The common goal of the Telluride and Capo Caccia (CC) workshops is to promote the neuromorphic approach to designing technologies, establish an international community, and to encourage collaboration amongst small groups, in order to achieve the kind of technical advances which could only otherwise happen in well-funded industrial labs. See the History of the Workshops.
Now, with Telluride funded for over 25 years (CC running for 12 years) and "neuromorphic" nearly a household word (and everyone else claiming they have invented it...) we can claim some success in achieving the original workshop goals. Change is good, but it must be considered carefully against the ongoing and long-term progress of the central goal — to bootstrap the neuromorphic approach to the design and implementation of intelligent systems.
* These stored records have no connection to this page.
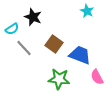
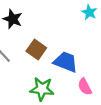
cyan star: (87, 11) -> (89, 12), moved

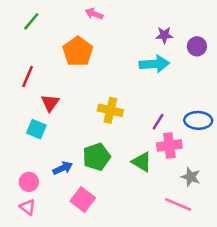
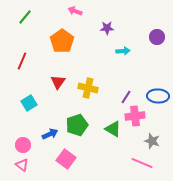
purple star: (164, 35) -> (107, 28), moved
cyan arrow: (154, 64) -> (123, 51), size x0.6
red triangle: (50, 103) -> (58, 82), moved
cyan square: (36, 129) -> (29, 103), turned 35

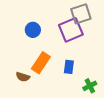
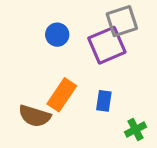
blue circle: (33, 30) -> (57, 35), moved
brown semicircle: (23, 77) -> (35, 116), size x1.5

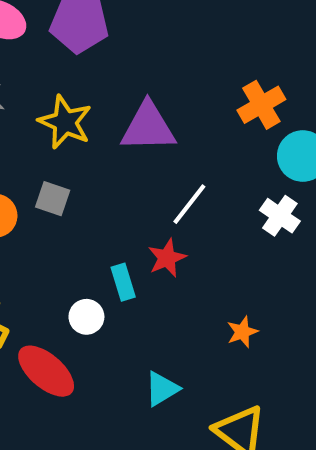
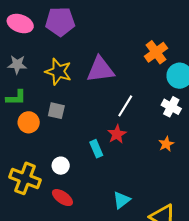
white circle: (86, 317) -> (61, 166), moved
orange star: (242, 332) -> (166, 144), moved
red ellipse: (46, 371) -> (62, 198), size x0.7

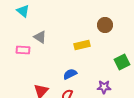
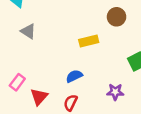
gray triangle: (40, 37) -> (28, 31), moved
pink rectangle: (23, 50) -> (17, 82), moved, turned -56

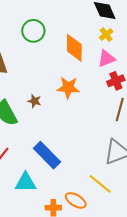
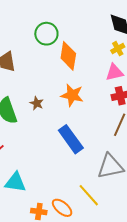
orange diamond: (74, 48) -> (68, 56), moved
blue rectangle: (47, 155) -> (71, 139), moved

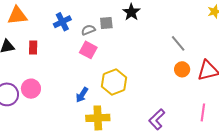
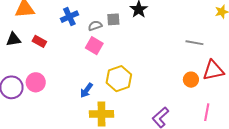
gray line: (178, 43) -> (194, 43), moved, turned -42
red rectangle: (33, 48) -> (39, 41), turned -64
orange circle: (182, 69) -> (191, 80), moved

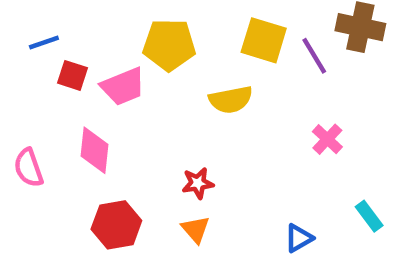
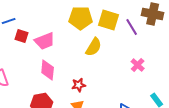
yellow pentagon: (169, 45) -> (81, 18), moved
yellow semicircle: (231, 100) -> (94, 47), turned -48
pink diamond: (94, 150) -> (48, 70), moved

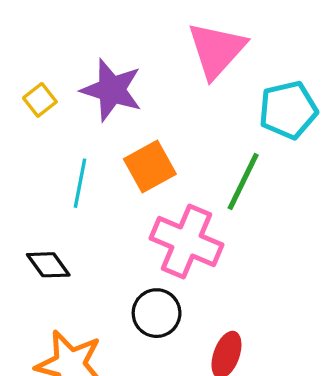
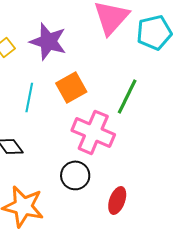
cyan pentagon: (288, 110) -> (154, 32), moved

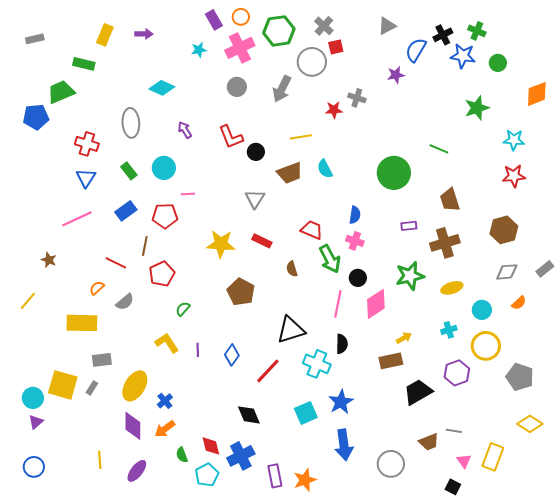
The building of an international collaborative community has been the cornerstone of our progress. We have shared designs, hardware, interfaces, software, and importantly ideas freely, and it appears to everyone's benefit. We have also been able to move a little upward from the necessary circuit-level obsessions, to more system level (behavioral) considerations. Meanwhile the large scale digitally implemented circuit approaches to neuromorphic function, such as Deep Learning, are converging toward the same behavioral questions. All of these efforts take inspiration and relevant detail from Biology. But they are clearly aimed at developing technologies. They do not pretend to explain biological intelligence per se. However, of course, by working within the constraints of technology, one comes better to understand the biology.
The CCNW has an open format, whose intention is to encourage creativity and exploration of ideas and projects in a relaxed and intellectually open environment. Although there is a skeleton program that sets a default route through the two weeks, ad hoc deviations from or elaborations of this basic program are encouraged. Discussion groups and projects arise dynamically. There are no formal lectures. Instead, the morning consist of two 1.5 hr discussion sessions in which a few discussants will make short contributions to the topics in order to ignite more general interaction. Although the sessions of the skeleton program have assigned moderators and discussants, these persons should also be seen as defaults. Whiteboards and overhead tablets are available for drawings. Formal presentations with prepared media (such as Powerpoint slides) are strictly forbidden. The daily program includes a late afternoon sports break, and happy hour.
The workshop is held in a well-appointed full-board hotel with excellent Italian buffet food, and a delightful bar. The hotel has a private beach, and is located on a wooded area on the northern shore of the gulf of Alghero, a few miles away from the Capo Caccia headland.